Necessary but not sufficient

Startups live and die by the concept of necessary but not sufficient. A great idea is necessary but not sufficient to create a successful business. A certain amount of capital is necessary but not sufficient for success. Sales are still the critical factor. The same goes for a great team, discipline, even great advisors.

Luck, meaning randomness, is always a factor as founders navigate each of the many hurdles every new company faces. The startup process is exhausting. Good incubators, idea networks and investors all smooth the way during this daunting process.

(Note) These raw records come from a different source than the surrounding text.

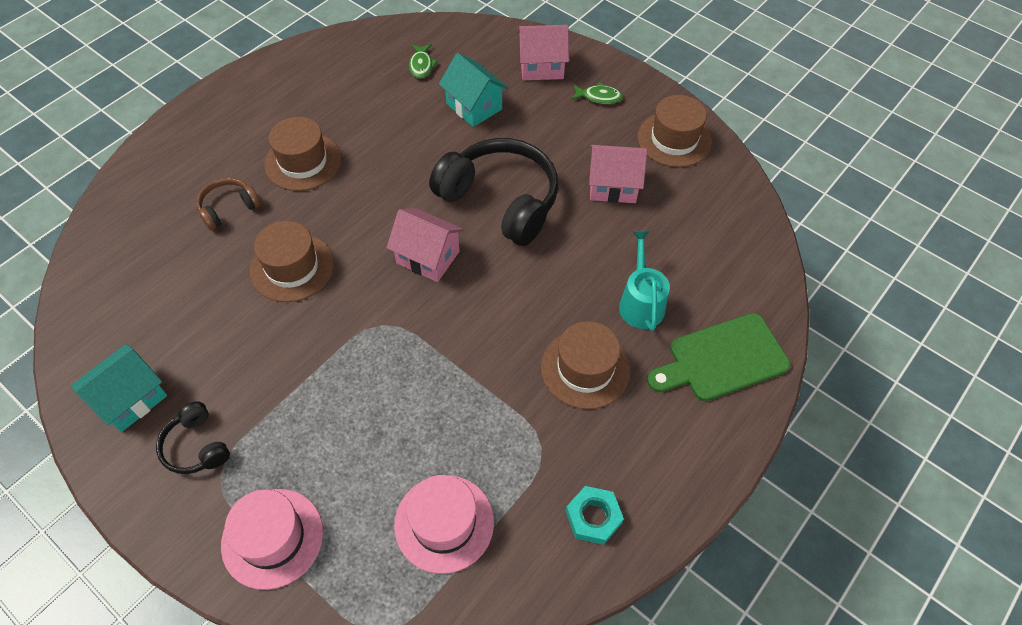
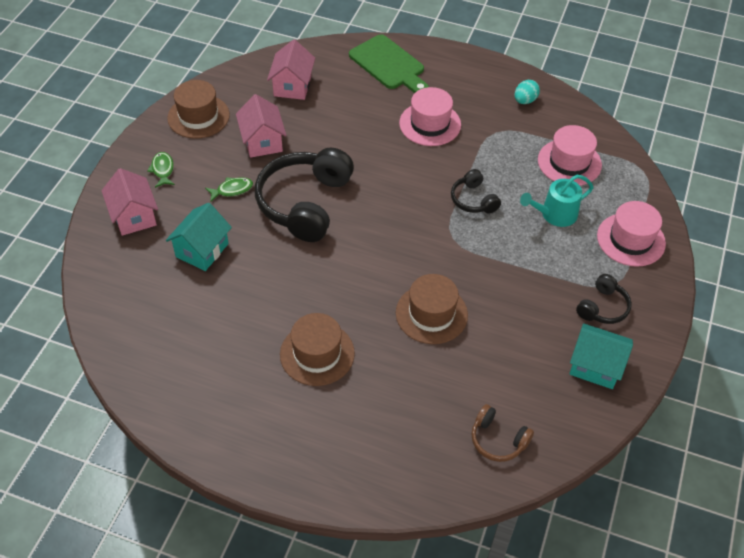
camera: 110 degrees left, 5 degrees down
brown headphones [197,178,261,231] -> brown headphones moved to [471,404,534,462]
pink house [386,208,464,282] -> pink house moved to [267,39,315,100]
green fish [409,44,438,79] -> green fish moved to [205,177,253,202]
brown hat [541,321,630,409] -> pink hat [399,87,461,146]
turquoise nut [566,486,624,545] -> turquoise egg [515,80,540,104]
turquoise watering can [619,231,670,331] -> turquoise watering can moved to [520,175,594,227]
none -> black headphones [451,169,501,213]

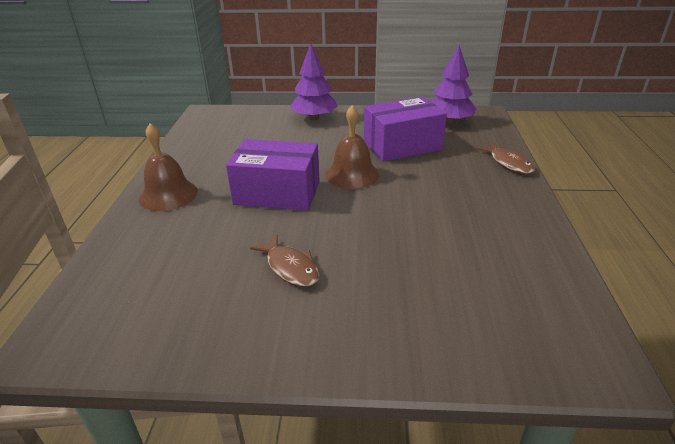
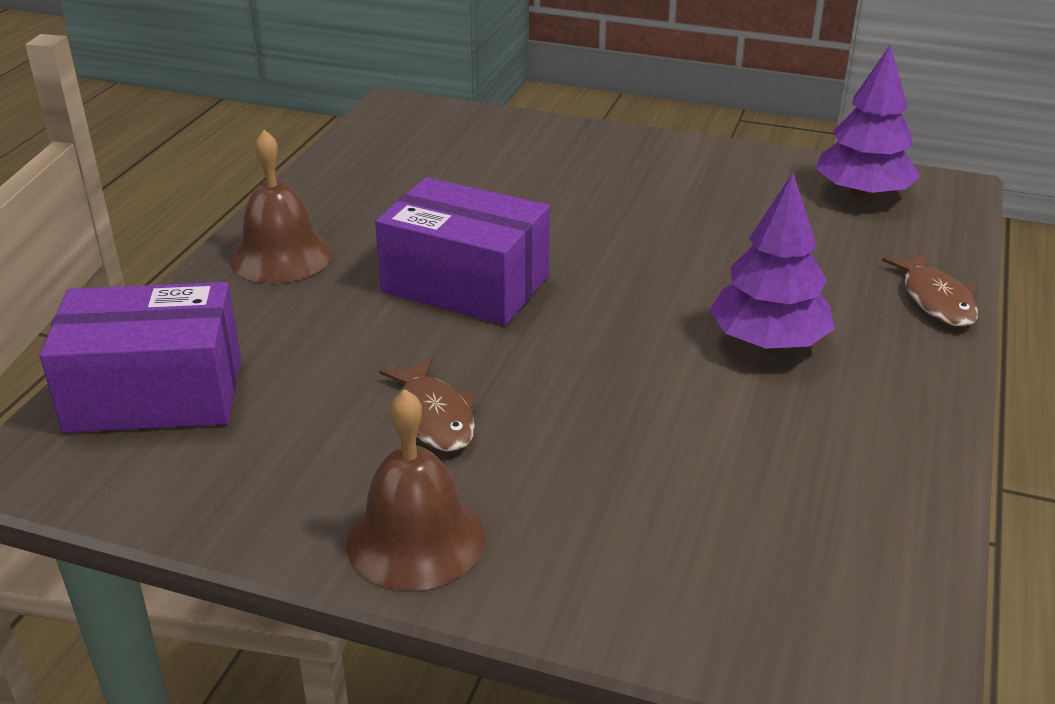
camera: 15 degrees right, 0 degrees up
purple tree [290,43,338,120] -> purple tree moved to [710,173,835,350]
brown bell [325,105,379,189] -> brown bell moved to [346,389,485,591]
purple box [364,96,447,161] -> purple box moved to [40,282,241,433]

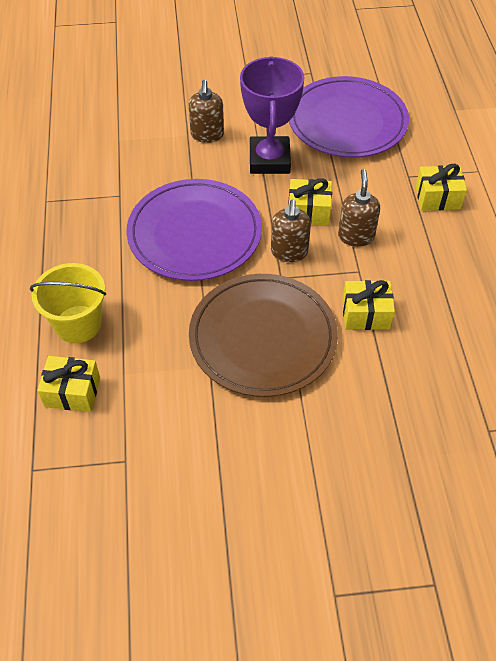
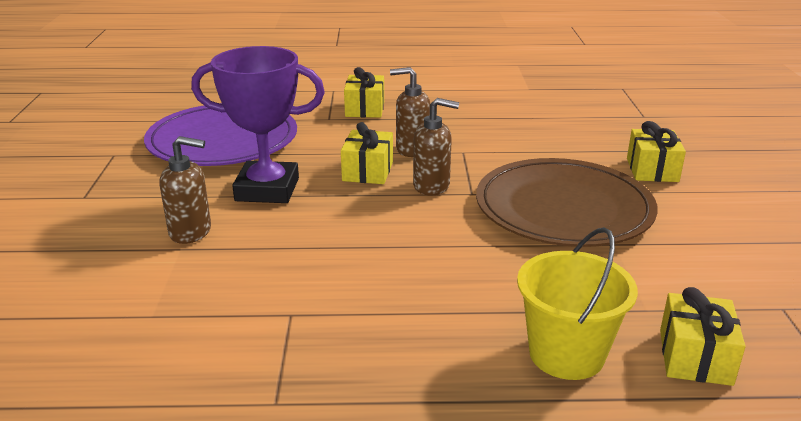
camera: 85 degrees left, 25 degrees down
purple plate [126,179,262,281] -> none
yellow gift [342,280,395,330] -> yellow gift moved to [627,121,686,182]

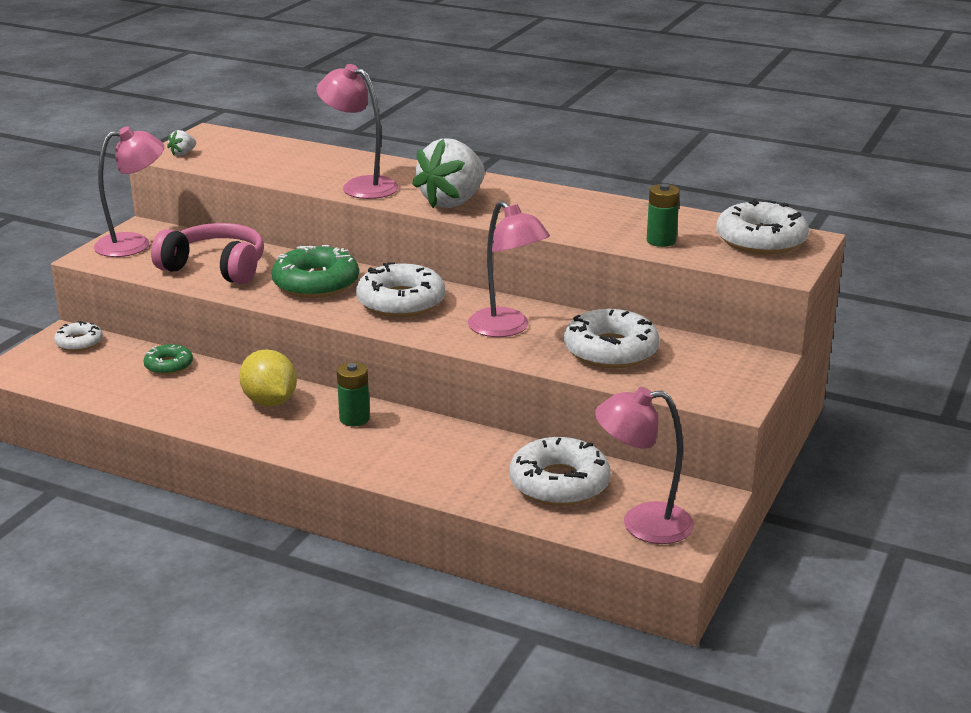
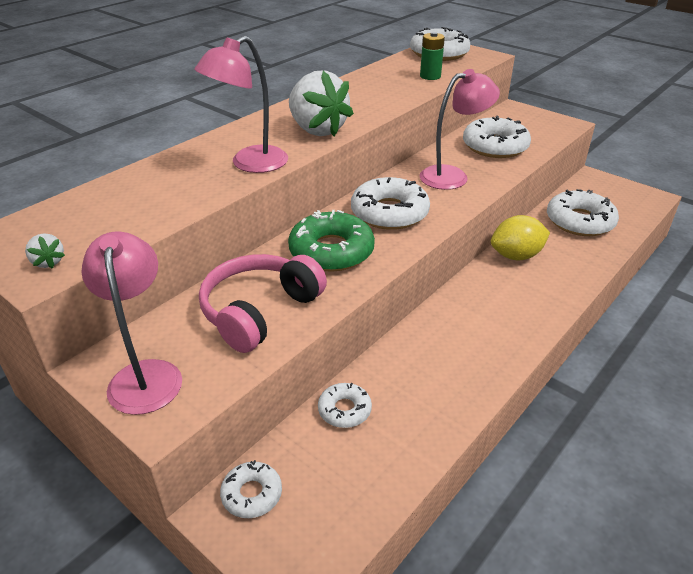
camera: 75 degrees left, 10 degrees up
green donut [144,344,193,375] -> white donut [318,383,372,428]
yellow lemon [239,349,297,407] -> yellow lemon moved to [491,215,550,260]
green battery [337,362,370,426] -> none
pink lamp [595,387,694,544] -> none

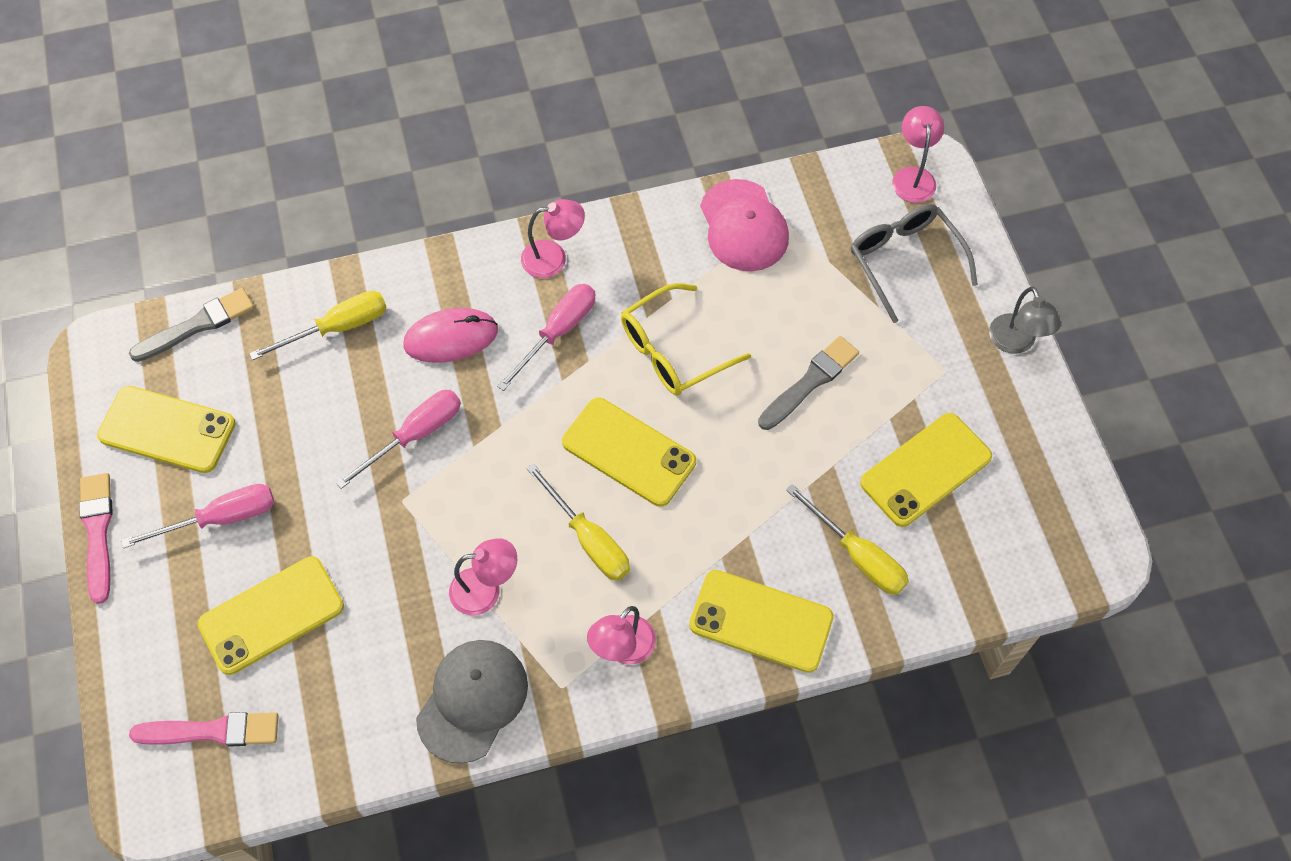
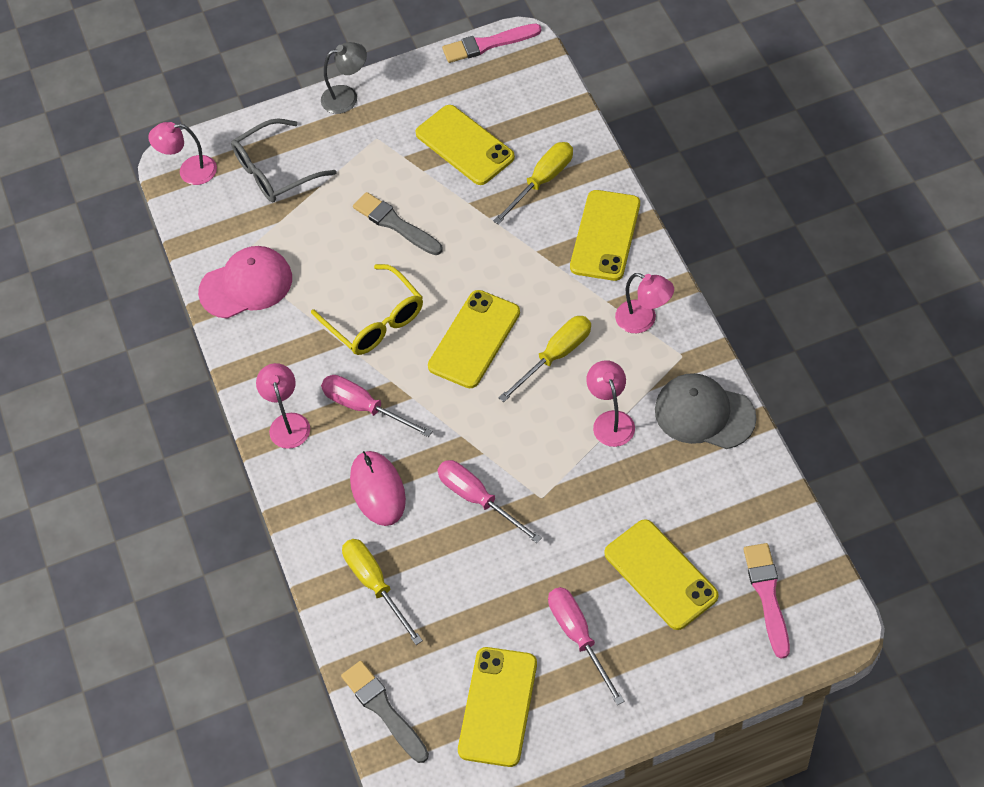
camera: 90 degrees left, 5 degrees down
pink brush [79,473,113,604] -> pink brush moved to [442,23,541,63]

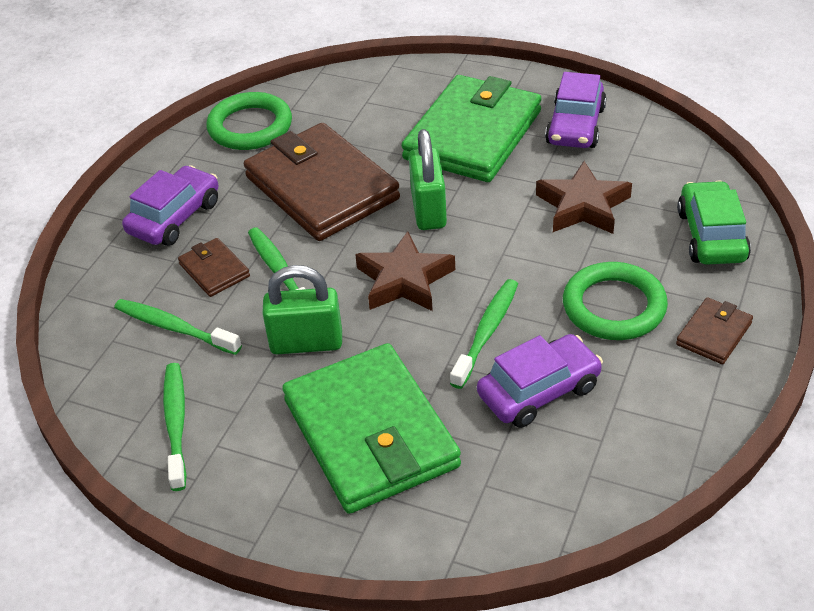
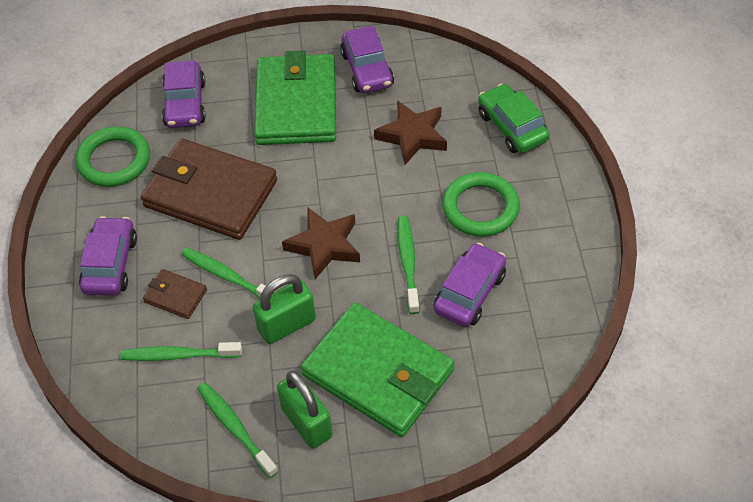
camera: 30 degrees left, 10 degrees up
green padlock [409,129,447,230] -> green padlock moved to [277,371,333,449]
brown wallet [676,297,753,364] -> none
none -> purple car [162,60,206,128]

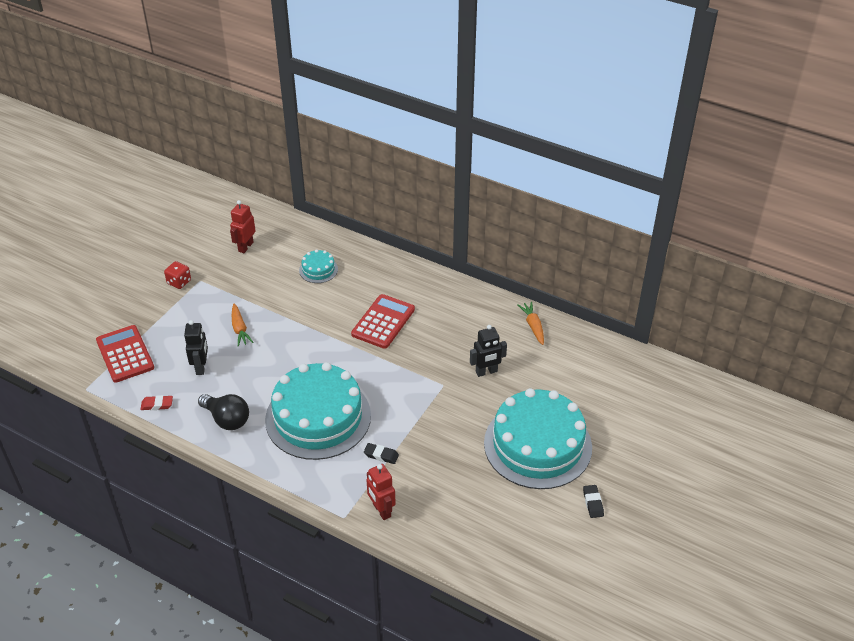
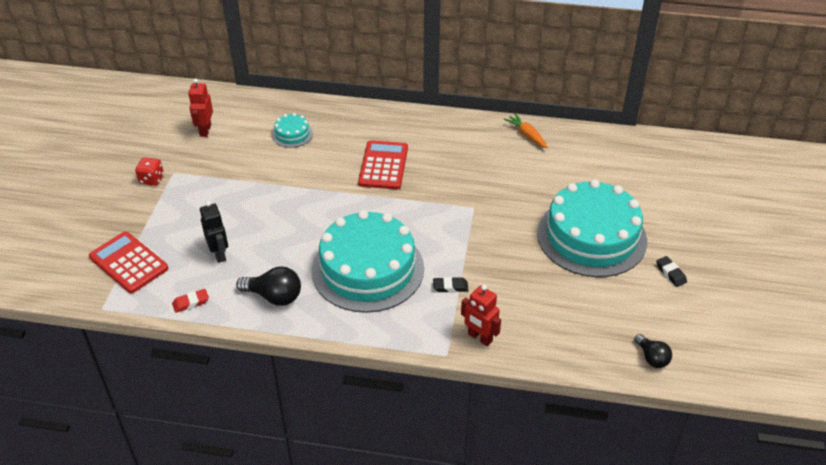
camera: 20 degrees left, 0 degrees up
orange carrot [232,304,254,347] -> none
black robot [470,325,507,377] -> none
none -> black light bulb [634,334,672,368]

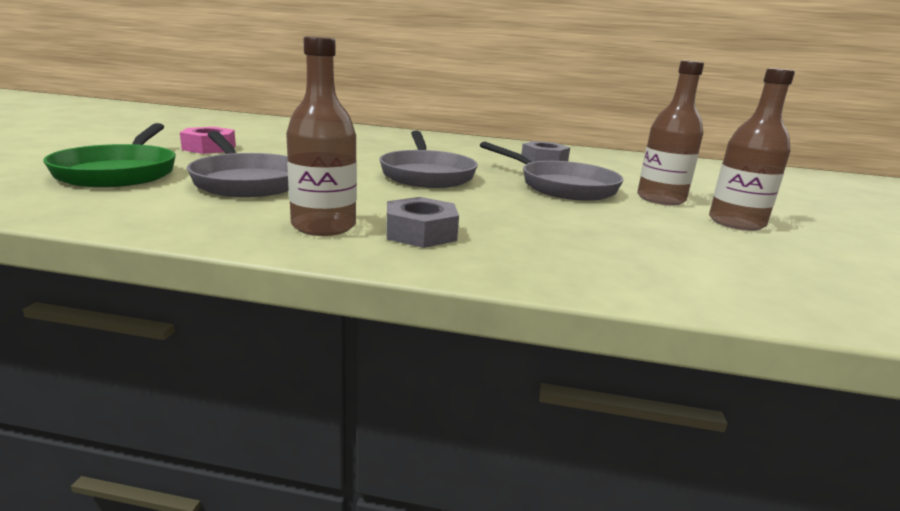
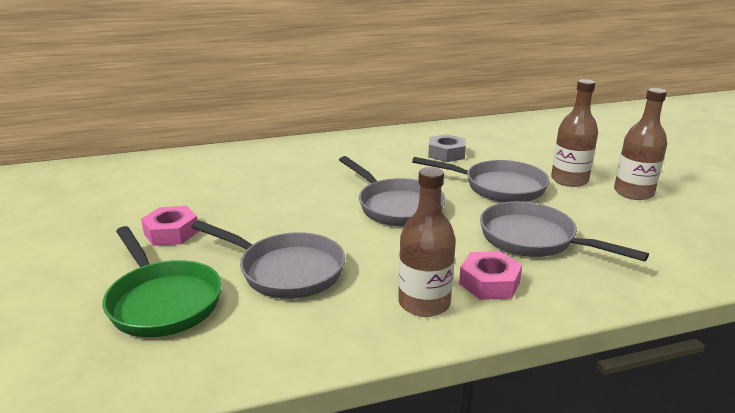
camera: 25 degrees left, 5 degrees up
grey nut [387,197,459,248] -> pink nut [459,251,522,300]
none -> grey pan [480,201,649,261]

This is not to say that money from experienced, accredited investors or professionals doesn’t have drawbacks. Many cities have established angel investor networks that shepherd startups through local incubators and into the hands of area investors who are looking to support the region’s economy and, as always, get a return on their money. This system represents an important lifeline for startups, but can also be limiting. Once a local angel investor pledges the first $50,000, $250,000 or $500,000 to a startup, founders often feel both relief for winning the offer and loyalty toward that investor. Because many founders view fund raising as a necessary evil, they then stop looking at the funding landscape or shopping their company until the next funding round.

This type of loyalty to local money can devalue a company. Investors who demand that a company forego investigating the broader market are conveniently keeping themselves out of a bidding process. If the foundation of a company is solid, founders should want the idea in front of as many seed investors as possible. Geography should not be an obstacle, as capital and ideas can move regardless of borders these days.

Still, the first local offer is, as a rule, a good one and an important step for new businesses. So the time to shop the company and survey the landscape is long before those first offers come into play. It is at the idea stage. This is where The Venture List series can help. It provides a quick reference for founders who want to gain a broad understanding of the startup network landscape.